(WRITTEN TASK A): In the Kennametal earnings text, rewrite the paragraph that begins "The current period reported results" as a brief bulleted list that keeps its main figures.
(WRITTEN TASK B): From the Kennametal earnings text, write out the passage from "The current period" up to and including "expense of $0.02 per share.".
(WRITTEN TASK C): According to the Kennametal earnings text, why did adjusted EPS strengthen sequentially? Answer in one to three sentences.

(TEXT PASSAGE):
= = = =

The current period reported results include restructuring and related charges of $0.18 per share, a net gain on divestiture of $0.03 per share and the current quarter tax impact of the second quarter asset impairment charges of $0.02 per share. The prior year quarter reported results include goodwill and other intangible asset impairment charges of $0.90 per share, restructuring and related charges of $0.12 per share and tax redeployment expense of $0.02 per share.
"Kennametal’s third quarter performance reflects progress from operating results in a challenging environment, and benefited from a favorable tax rate," said Ron De Feo, Kennametal President and CEO. "The 2016 third quarter adjusted operating margin of 7.8 percent is substantially higher than the year-to-date December fiscal 2016 adjusted operating margin of 3.6 percent, reflecting sequential volume growth and lower raw material costs. Infrastructure made progress, posting adjusted operating income of $10 million compared with losses for the first half of the year, and Industrial results reflect better sequential margins as well with adjusted operating income of $30 million. Adjusted EPS, while still lower year-over-year, strengthened sequentially as a result of the higher gross margins and lower operating expenses."
De Feo continued, "We have a lot of improvement opportunities within Kennametal to simplify operations, lower costs and drive margin improvements over time. We need to be more customer responsive and grow market share with innovation, entrepreneurship and speed - all things we are working on and plan to discuss with the investment community in the future."

Fiscal 2016 Third Quarter Key Developments
 
Sales were $498 million, compared with $639 million in the same quarter last year. Sales decreased by 22 percent, reflecting a 10 percent decline due to divestiture, an 8 percent organic decline and a 4 percent unfavorable currency exchange impact.

= = = =

(SUPPLIED MATERIAL):
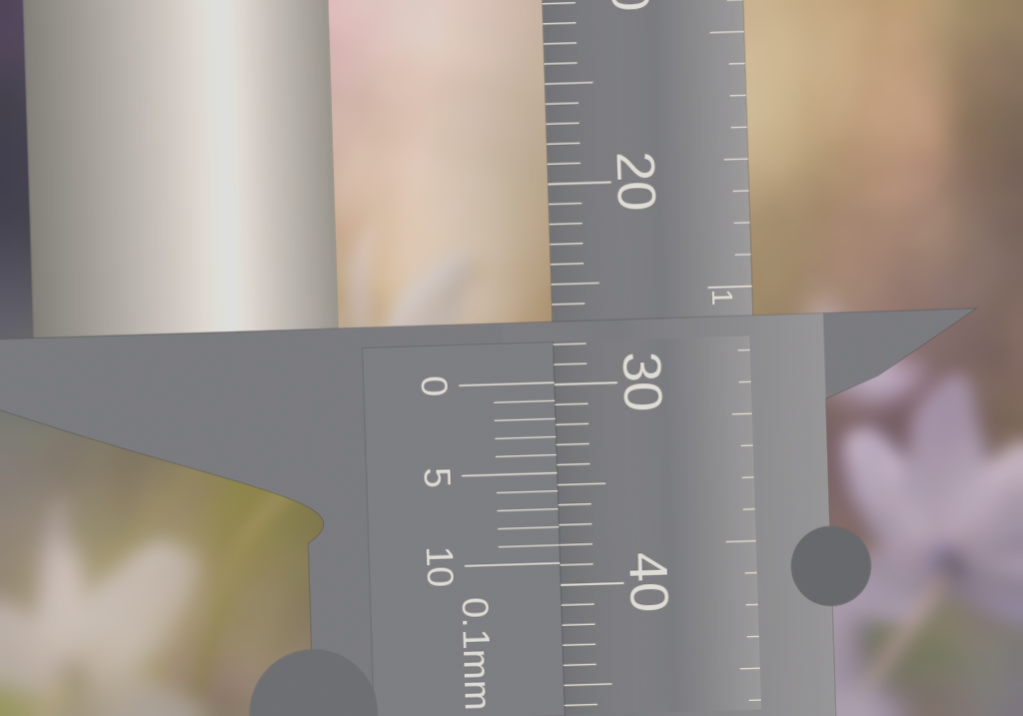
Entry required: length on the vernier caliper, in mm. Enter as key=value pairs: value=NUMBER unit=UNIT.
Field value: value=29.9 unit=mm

= = = =

(TASK OUTPUT A):
Current period reported results include:
- Restructuring and related charges: $0.18 per share
- Net gain on divestiture: $0.03 per share
- Current quarter tax impact of the second quarter asset impairment charges: $0.02 per share

Prior year quarter reported results include:
- Goodwill and other intangible asset impairment charges: $0.90 per share
- Restructuring and related charges: $0.12 per share
- Tax redeployment expense: $0.02 per share

(TASK OUTPUT B):
The current period reported results include restructuring and related charges of $0.18 per share, a net gain on divestiture of $0.03 per share and the current quarter tax impact of the second quarter asset impairment charges of $0.02 per share. The prior year quarter reported results include goodwill and other intangible asset impairment charges of $0.90 per share, restructuring and related charges of $0.12 per share and tax redeployment expense of $0.02 per share.

(TASK OUTPUT C): Adjusted EPS strengthened sequentially because of higher gross margins and lower operating expenses. It was still lower year over year.